Followers of Hasawickanobi are stoic, rock solid Floor Beasts. The remain calm in the face of adversity and are fierce combatants when shit goes all pear shaped. They can also track a stripper through miles of wilderness without relying on the tried and true follow-the-trail-of-Patron-bottles method which most White trackers utilize.
To be continued...
In other news I officially hate Irish people now, which means I hate half of myself. Why you ask, why do you now hate Irish people?
Let me explain so you can share my hatred.
I got a call a 3:30 to pick up a bunch of fucking pro soccer players from a downtown bar. I haul my 'Herder ass up to the Douchebag District to get them and it turns out they're goddamn Irish with a lone French cunt to round out the stable. They seemed like cool drunks at first, amiable and ready to spend stupid amounts of cash to try to get laid.
Fucking perfect customers, in fact.
So they spent stupid amounts of money, and in case your were wondering, they didn't get laid. At least not by our girls.
So 5:30 AM rolled around and I was willing to run them back to their hotel since it was only 2 miles away. When I pulled up to their hotel, I was informed that this was not in fact their hotel and they were actually at a different hotel of the same chain that happened to be located by the airport, some 30 minutes away.
I called in to my Mismanager, Sir Warhelm Indifferent Cuddleston VIII and he said 'just take them there and be quick about it.' As if the bus had a warp drive I wasn't aware of.
So I roll their hammered asses there, hoping for a great tip and when we arrive I was graced with $6 and an apology.
This made me angry for obvious reasons. One of them even pissed in my bus to add that extra something special to the night. I could've beaten them senseless if I could've fought them one on one or two on one, but eight on one I might've lost and so I refrained from violence.
But I wanted to fight at that point. So I didn't. When I fight people get hurt. Sometimes irreparably. Sometimes me.
Fuck you Ireland, I expected better.
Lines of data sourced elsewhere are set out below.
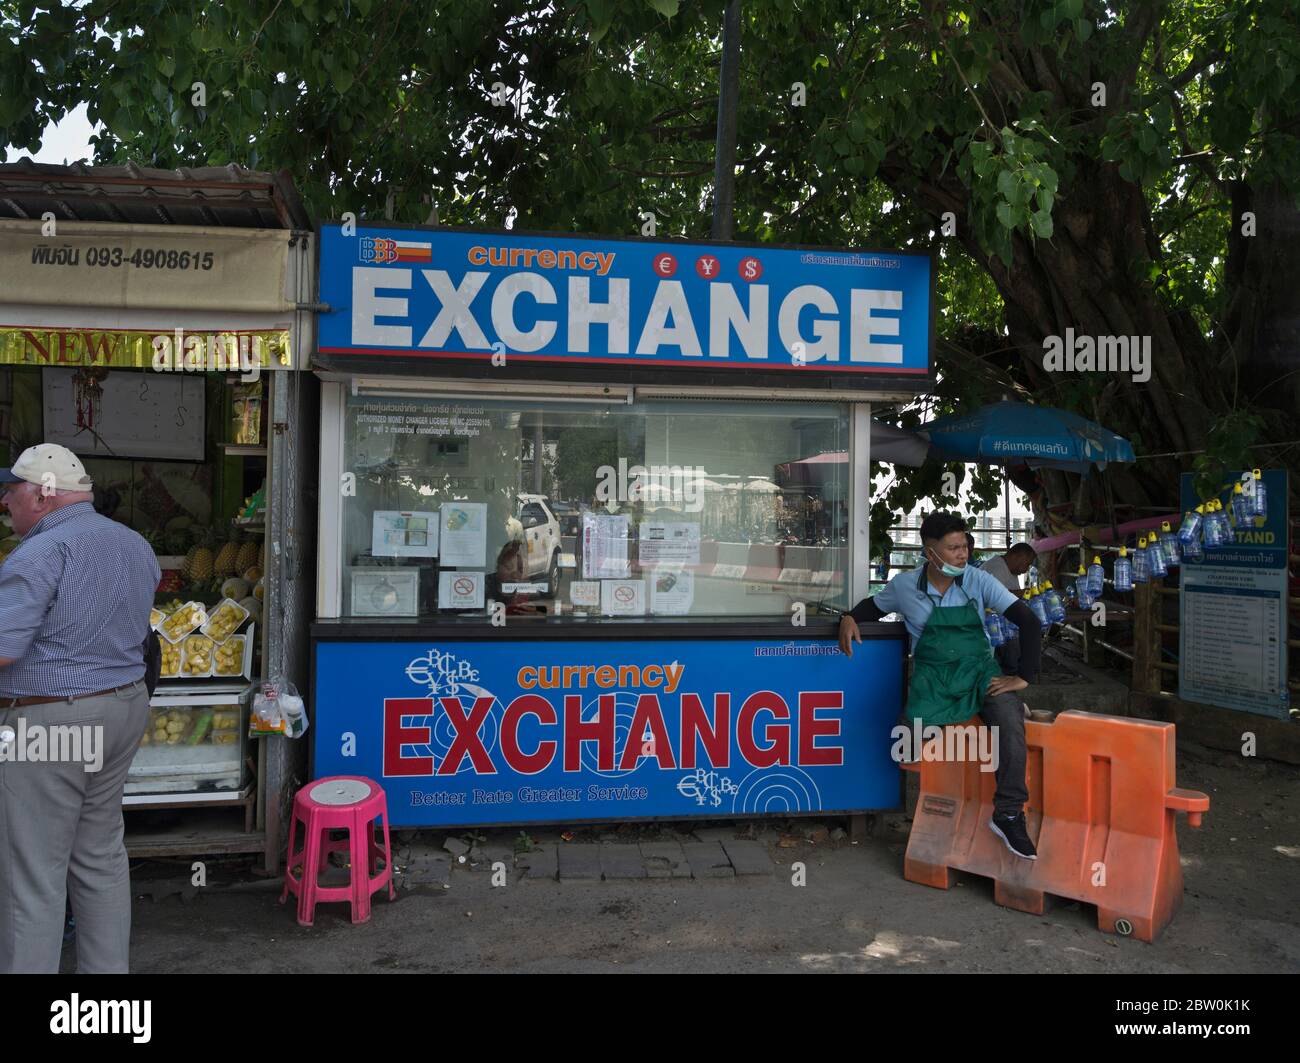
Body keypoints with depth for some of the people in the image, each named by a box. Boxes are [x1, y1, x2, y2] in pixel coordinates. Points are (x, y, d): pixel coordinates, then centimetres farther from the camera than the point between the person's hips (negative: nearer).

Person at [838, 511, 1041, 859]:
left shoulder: (978, 581, -6)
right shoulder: (904, 585, -2)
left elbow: (1028, 621, -8)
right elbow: (875, 605, 18)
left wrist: (1023, 677, -13)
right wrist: (850, 617, -4)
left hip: (980, 670, 0)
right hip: (934, 675, 0)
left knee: (1011, 723, -29)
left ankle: (1008, 815, -15)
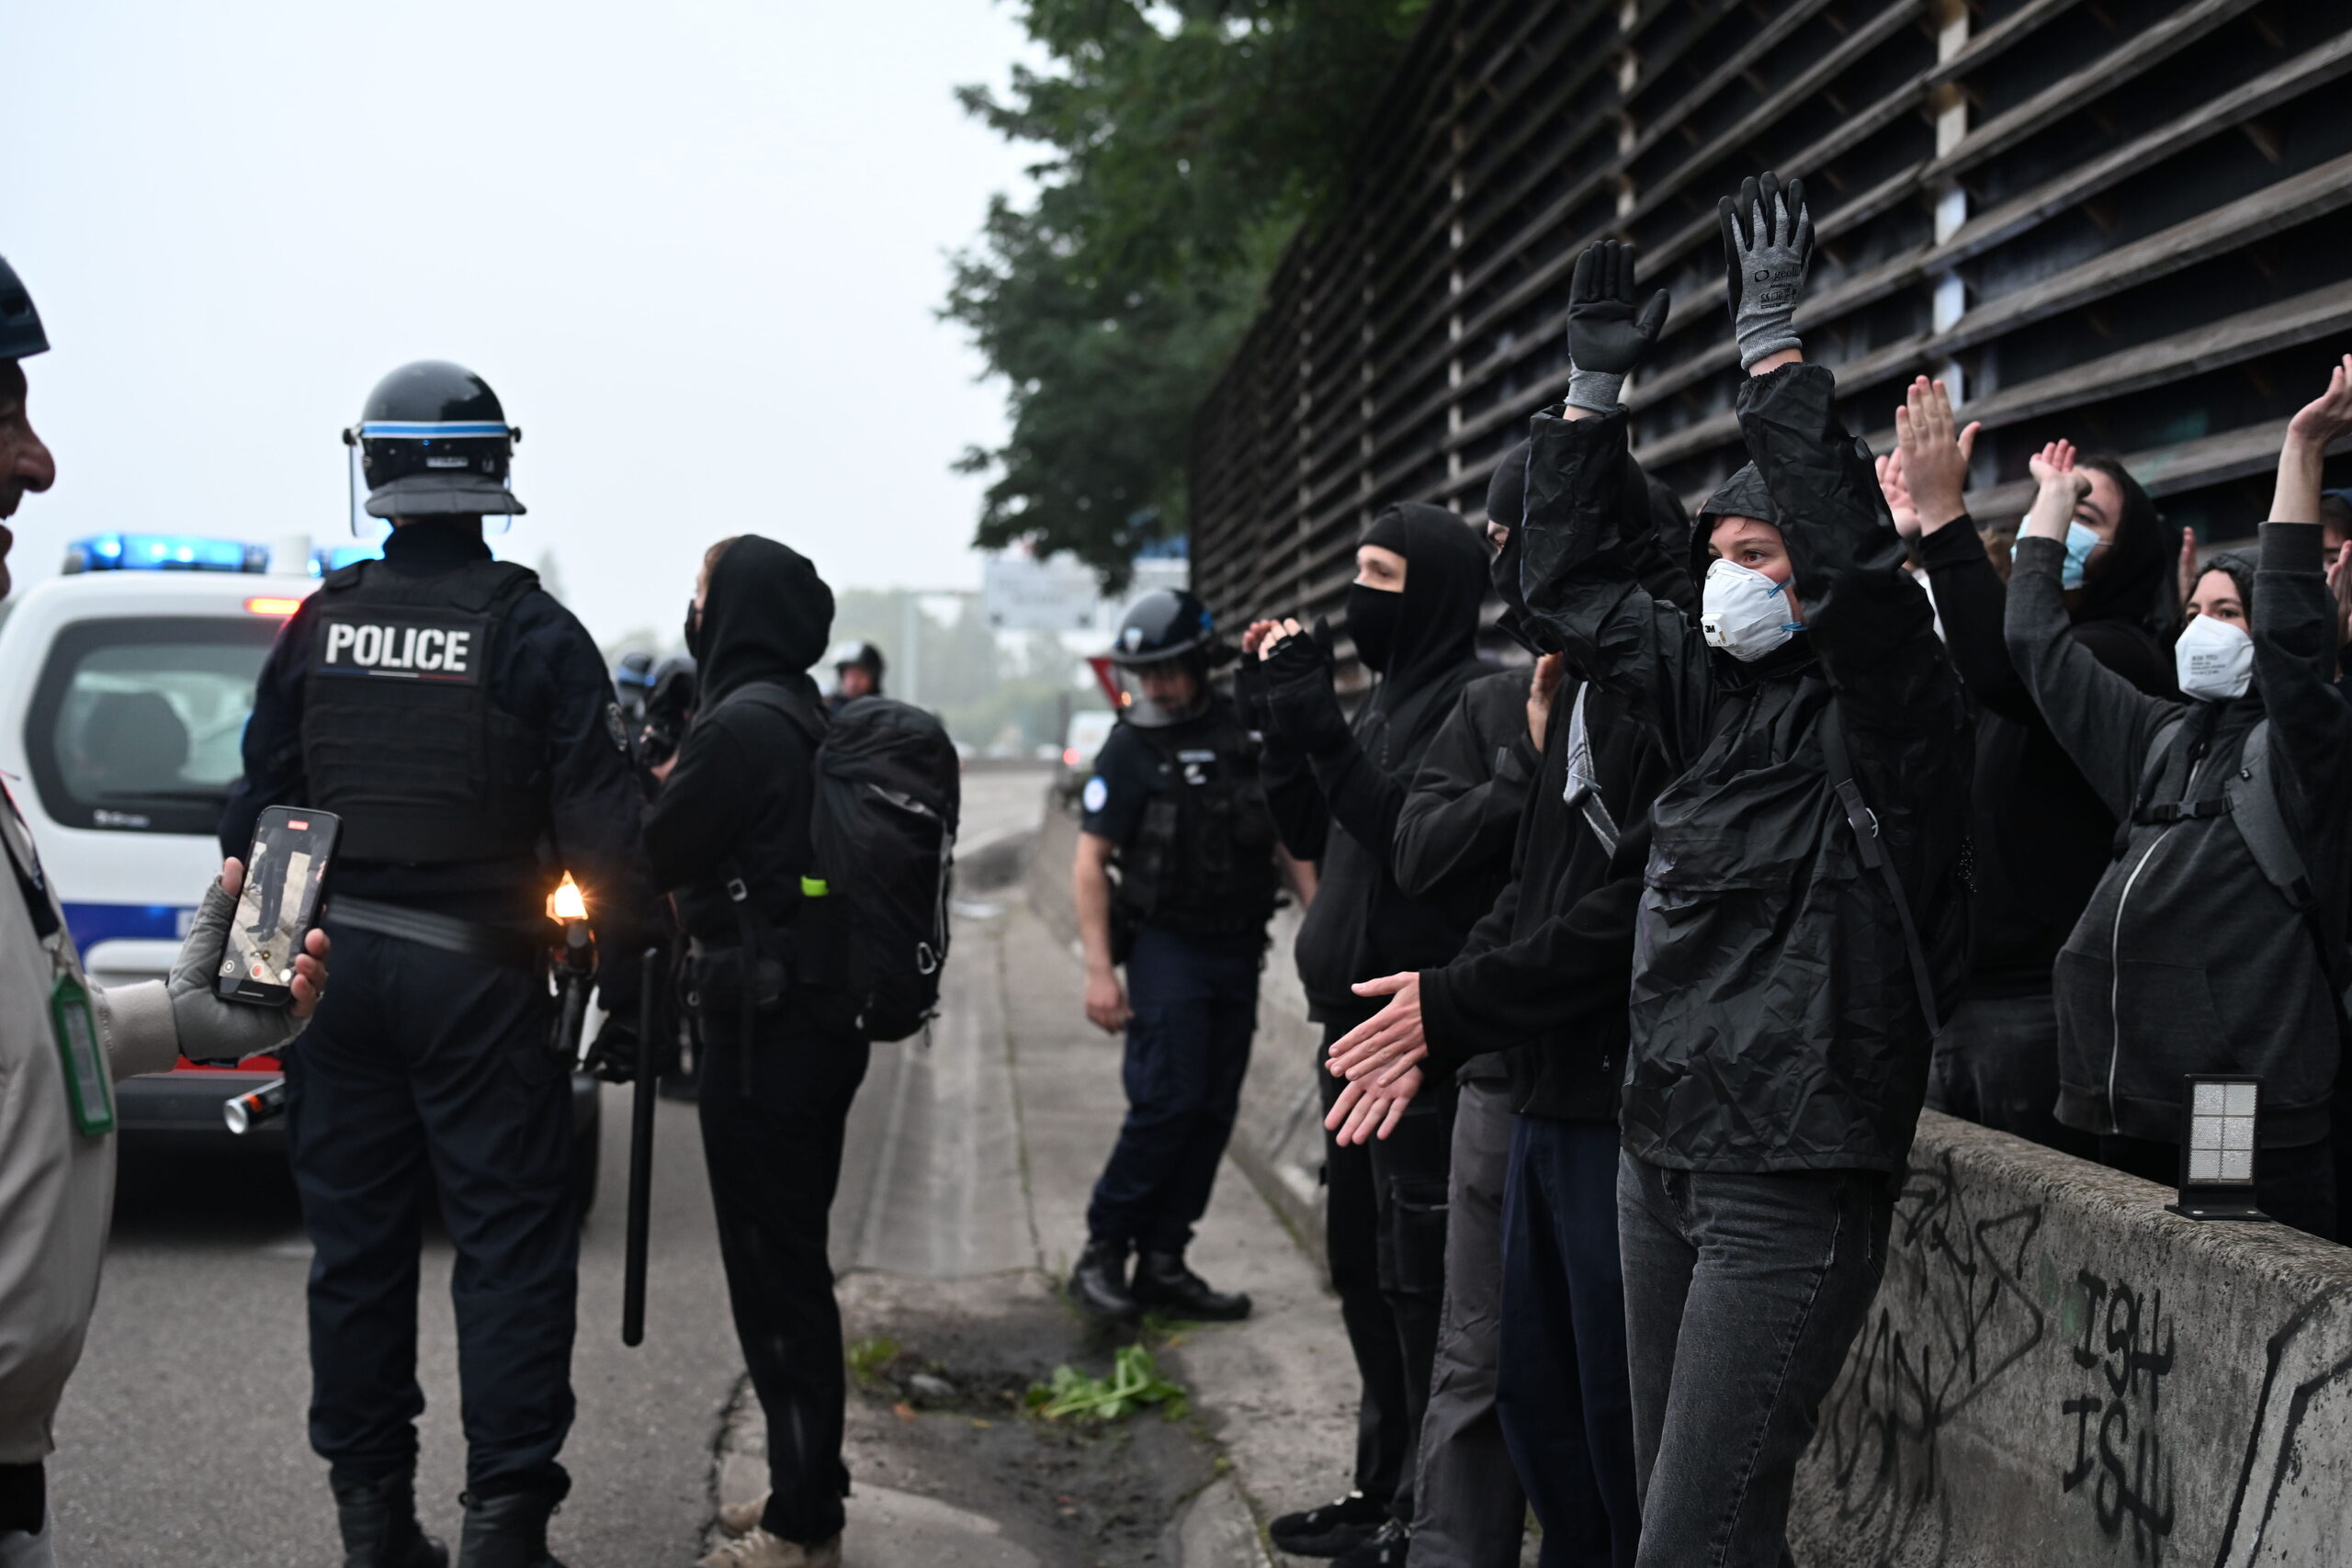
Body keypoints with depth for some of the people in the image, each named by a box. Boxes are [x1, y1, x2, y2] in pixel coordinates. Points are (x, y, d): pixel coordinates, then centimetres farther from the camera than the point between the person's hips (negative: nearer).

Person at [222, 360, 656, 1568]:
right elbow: (600, 828, -9)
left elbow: (255, 811, 8)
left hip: (335, 962, 4)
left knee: (355, 1240, 11)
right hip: (476, 971, -4)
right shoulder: (533, 631, -7)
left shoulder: (320, 625, 3)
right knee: (510, 1240, 1)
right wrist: (625, 981, -3)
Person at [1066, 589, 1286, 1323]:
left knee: (1214, 1111, 4)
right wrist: (1099, 970, -12)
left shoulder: (1248, 734, 7)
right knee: (1169, 1101, -14)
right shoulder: (1129, 750, -5)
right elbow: (1089, 864, -5)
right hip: (1167, 948, -5)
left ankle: (1163, 1264, 11)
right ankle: (1101, 1254, -3)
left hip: (1237, 951, 5)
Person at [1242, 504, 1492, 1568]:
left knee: (1418, 1278, -4)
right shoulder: (1391, 694, 15)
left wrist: (1316, 723, -23)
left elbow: (1411, 837, -23)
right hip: (1359, 1015, 10)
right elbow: (1310, 832, 16)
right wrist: (1277, 715, 5)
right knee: (1362, 1262, 16)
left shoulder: (1472, 701, -13)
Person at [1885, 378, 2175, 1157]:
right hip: (1955, 991, 8)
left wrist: (1944, 517, -23)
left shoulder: (2121, 653, -5)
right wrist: (1902, 536, 12)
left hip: (2043, 997, -8)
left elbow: (2007, 676, -25)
And fuck you France, I wasn't surprised.
In fact fuck everyone who plays soccer, the world's most boring sport.
Eat a dick in Hell and die of syphilis.
I want my tip motherfuckers.
Now I play poker and smash things.
-The StripperHerder.
*1 An Appendix of collected Floor Guy wisdom, the oldest scrolls are thought to be 5 kabillion** years old.
** Kabillion: A whoop-ass fuckton of billions.